*** Information shown ***

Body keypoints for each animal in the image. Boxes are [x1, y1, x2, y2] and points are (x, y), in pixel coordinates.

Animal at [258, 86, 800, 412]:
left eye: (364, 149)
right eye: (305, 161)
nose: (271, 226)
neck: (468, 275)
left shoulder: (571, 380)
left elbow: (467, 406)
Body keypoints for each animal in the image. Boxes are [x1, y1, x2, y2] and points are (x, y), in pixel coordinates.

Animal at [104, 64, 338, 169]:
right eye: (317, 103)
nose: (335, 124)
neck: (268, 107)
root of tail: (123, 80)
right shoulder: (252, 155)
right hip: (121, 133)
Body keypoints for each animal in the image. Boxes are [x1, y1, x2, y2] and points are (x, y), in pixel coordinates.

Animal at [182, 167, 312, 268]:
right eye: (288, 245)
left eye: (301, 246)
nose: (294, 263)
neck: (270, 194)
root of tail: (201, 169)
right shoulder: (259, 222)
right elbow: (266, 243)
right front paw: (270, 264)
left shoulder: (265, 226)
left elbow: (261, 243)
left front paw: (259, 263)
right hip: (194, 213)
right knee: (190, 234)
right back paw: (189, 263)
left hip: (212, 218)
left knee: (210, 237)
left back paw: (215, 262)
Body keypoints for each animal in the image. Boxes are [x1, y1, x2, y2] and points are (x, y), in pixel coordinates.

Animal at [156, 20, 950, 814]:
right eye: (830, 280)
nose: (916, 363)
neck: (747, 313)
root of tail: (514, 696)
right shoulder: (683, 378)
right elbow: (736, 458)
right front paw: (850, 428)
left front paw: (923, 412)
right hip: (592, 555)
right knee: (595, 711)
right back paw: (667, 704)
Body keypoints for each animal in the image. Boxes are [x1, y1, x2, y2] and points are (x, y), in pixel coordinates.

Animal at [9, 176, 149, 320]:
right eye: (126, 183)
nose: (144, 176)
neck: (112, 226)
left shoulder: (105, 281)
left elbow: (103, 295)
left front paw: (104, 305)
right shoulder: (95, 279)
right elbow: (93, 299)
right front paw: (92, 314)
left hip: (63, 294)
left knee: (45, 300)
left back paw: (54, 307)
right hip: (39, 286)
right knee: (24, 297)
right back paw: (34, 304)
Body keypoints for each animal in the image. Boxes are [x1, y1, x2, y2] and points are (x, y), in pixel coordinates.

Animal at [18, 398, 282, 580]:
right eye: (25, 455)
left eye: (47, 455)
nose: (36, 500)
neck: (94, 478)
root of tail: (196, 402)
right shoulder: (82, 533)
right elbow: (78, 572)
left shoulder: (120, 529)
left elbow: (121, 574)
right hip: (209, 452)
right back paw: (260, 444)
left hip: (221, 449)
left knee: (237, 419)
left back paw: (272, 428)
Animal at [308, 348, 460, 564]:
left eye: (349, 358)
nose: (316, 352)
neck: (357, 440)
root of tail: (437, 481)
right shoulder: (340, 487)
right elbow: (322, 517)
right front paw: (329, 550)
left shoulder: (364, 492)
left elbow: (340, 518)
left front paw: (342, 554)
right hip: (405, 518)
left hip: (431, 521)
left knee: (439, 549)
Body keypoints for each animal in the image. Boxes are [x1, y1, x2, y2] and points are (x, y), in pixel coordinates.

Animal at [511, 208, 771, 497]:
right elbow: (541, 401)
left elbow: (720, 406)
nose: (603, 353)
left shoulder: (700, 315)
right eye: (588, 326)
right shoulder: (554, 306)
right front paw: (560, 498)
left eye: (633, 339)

*** End of Information shown ***
*** Information shown ***

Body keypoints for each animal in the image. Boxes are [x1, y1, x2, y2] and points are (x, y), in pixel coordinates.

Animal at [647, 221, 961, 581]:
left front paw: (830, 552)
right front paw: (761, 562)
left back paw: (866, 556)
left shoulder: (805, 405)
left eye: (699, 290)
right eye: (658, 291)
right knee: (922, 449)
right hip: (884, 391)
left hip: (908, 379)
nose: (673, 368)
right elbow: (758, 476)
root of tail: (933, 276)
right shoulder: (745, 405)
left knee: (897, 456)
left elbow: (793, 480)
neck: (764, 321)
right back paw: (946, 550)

*** End of Information shown ***

> **What to produce**:
The lines above starting at the one that contains "left shoulder: (805, 405)" and ending at the one that contains "right back paw: (946, 550)" must be transcribed exactly, and no other lines may appear.

> **Expected answer**:
left shoulder: (805, 405)
left eye: (699, 290)
right eye: (658, 291)
right knee: (922, 449)
right hip: (884, 391)
left hip: (908, 379)
nose: (673, 368)
right elbow: (758, 476)
root of tail: (933, 276)
right shoulder: (745, 405)
left knee: (897, 456)
left elbow: (793, 480)
neck: (764, 321)
right back paw: (946, 550)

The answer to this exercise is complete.